Bussy apertou as lindas mãos suplicantes de Diana, e todo o seu ressentimento se desvaneceu da mesma forma que a neve no cume das montanhas se derrete com o brando calor do Sol de Maio.

- Visto que assim o quer - disse Bussy -, assim seja, minha Senhora! Sim, aceito a missão sagrada que me confia, e por estes três dias - porque me é preciso o tempo necessário para ir ter com o príncipe, o qual, segundo dizem, foi numa romaria a Chartres, com el-rei, por estes três dias, digo, ou há-de ver grandes novidades, ou eu hei- de perder o meu nome de Bussy.

E aproximando-se dela com ternura:

- Concluímos uma aliança contra Monsoreau - disse ele ao ouvido de Diana -; lembre-se de que não foi ele quem lhe trouxe seu pai, e não me seja inFiel.

E apertando uma última vez a mão do barão, saiu apressadamente da sala.

 

         COMO ACORDOU FINALMENTE FREI GORENFLOT E QUAL FOI A RECEPÇÃO QUE LHE FIZERAM NO CONVENTO

Deixámos o nosso amigo Chicot extasiado à vista do não interrompido sono e do esplêndido ressonar de Frei Gorenflot; fez sinal ao estalajadeiro que se retirasse e que levasse consigo a luz, depois de lhe recomendar muito particularmente que não dissesse palavra ao estimável irmão com referência à sua ausência desde as dez horas da noite até às três horas da madrugada.

Como mestre Bonhomet tinha observado que nas relações existentes entre o bobo e o frade, era sempre o bobo quem pagava, dava por isso grande consideração a este último e fazia muito pouco caso do frade.

Prometeu por conseguinte a Chicot que por caso algum havia de abrir bico a respeito dos acontecimentos da noite, e retirou-se, deixando os dois amigos às escuras, conforme acabava de lhe ser recomendado.
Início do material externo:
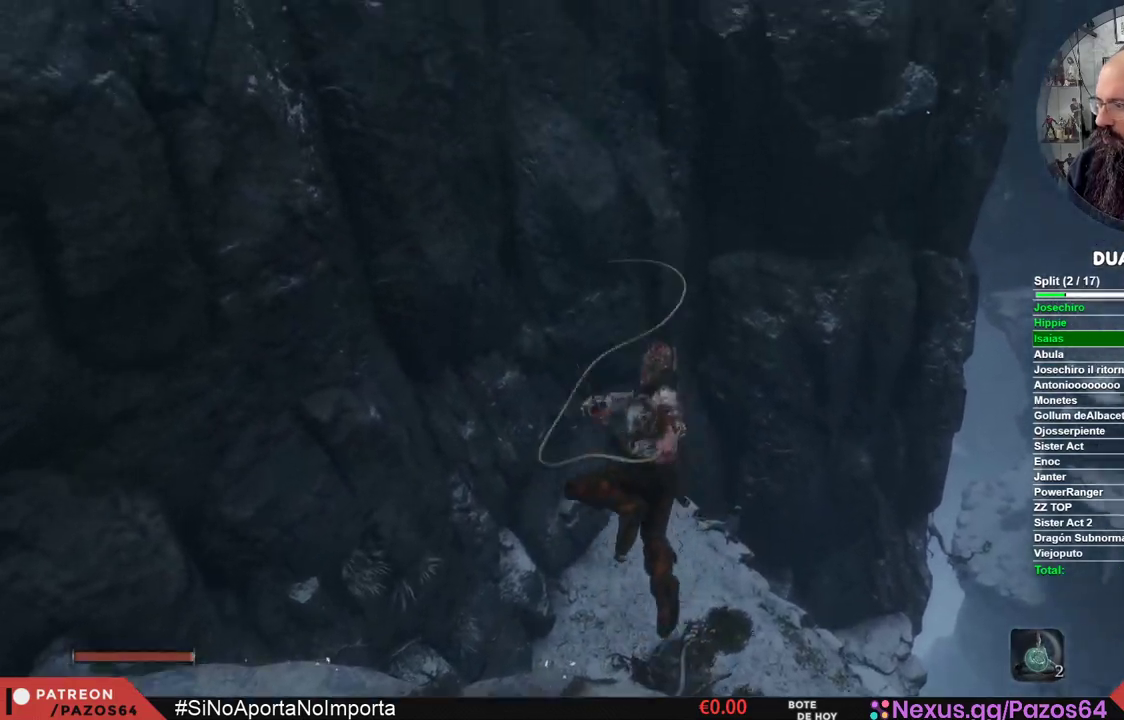
{"buttons": [], "left_stick": "center", "right_stick": "center", "events": []}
Chicot não tardou em notar uma circunstância que Lhe excitou a admiração; era que Frei Gorenflot ressonava e falava ao mesmo tempo.
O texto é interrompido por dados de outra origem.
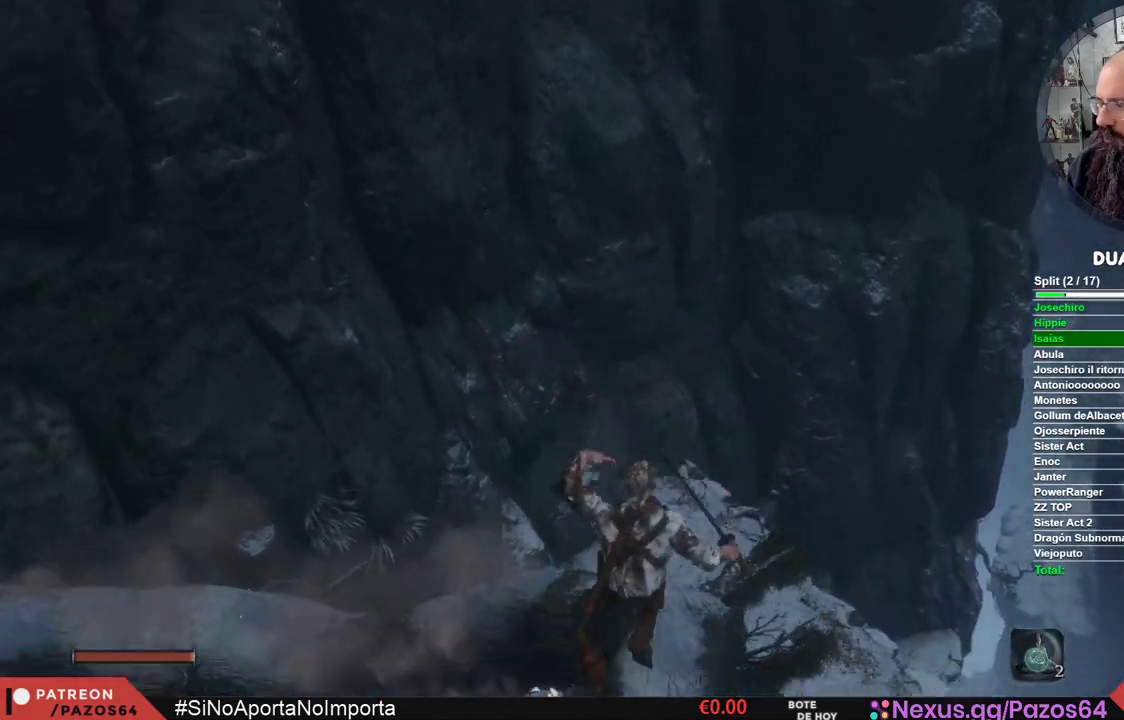
{"buttons": ["A"], "left_stick": "up", "right_stick": "center", "events": [[67, "left_stick", "right"], [67, "right_stick", "down-right"], [117, "left_stick", "up-right"], [217, "right_stick", "center"], [233, "left_stick", "up"], [467, "A", "down"]]}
Este facto indicava, não, como alguém poderia julgar, uma consciência atormentada pelos remorsos, mas um estômago sobrecarregado de comida e de bebida.

Entretanto Chicot conheceu que, se se conservasse assim às escuras, havia de lhe ser muito custoso efectuar a restituição que ainda tinha a fazer, para que Gorenflot, quando acordasse, não desconfiasse de coisa alguma; e, com efeito, podia pisar inadvertidamente alguma parte do corpo do frade e causar-lhe uma dor tal que o acordasse do seu letargo.

Chicot, portanto, pôs-se de joelhos e assoprou as brasas do fogão, para alumiar a cena. Gorenflot, quando ouviu o sopro, deixou de ressonar, e murmurou:

- Meus irmãos! Não sentem este vento tão impetuoso? É o sopro do Senhor, é o espírito que me inspira!

E continuou a ressonar.

Chicot esperou um instante para que o sono recobrasse toda a sua influência, e começou a desembrulhar o frade da toalha em que o tinha envolvido.

- Apre - resmungou Gorenflot -, sempre está muito Frio! Este ano não amadurece a uva!

Chicot parou no meio da operação, e continuou dali a um instante.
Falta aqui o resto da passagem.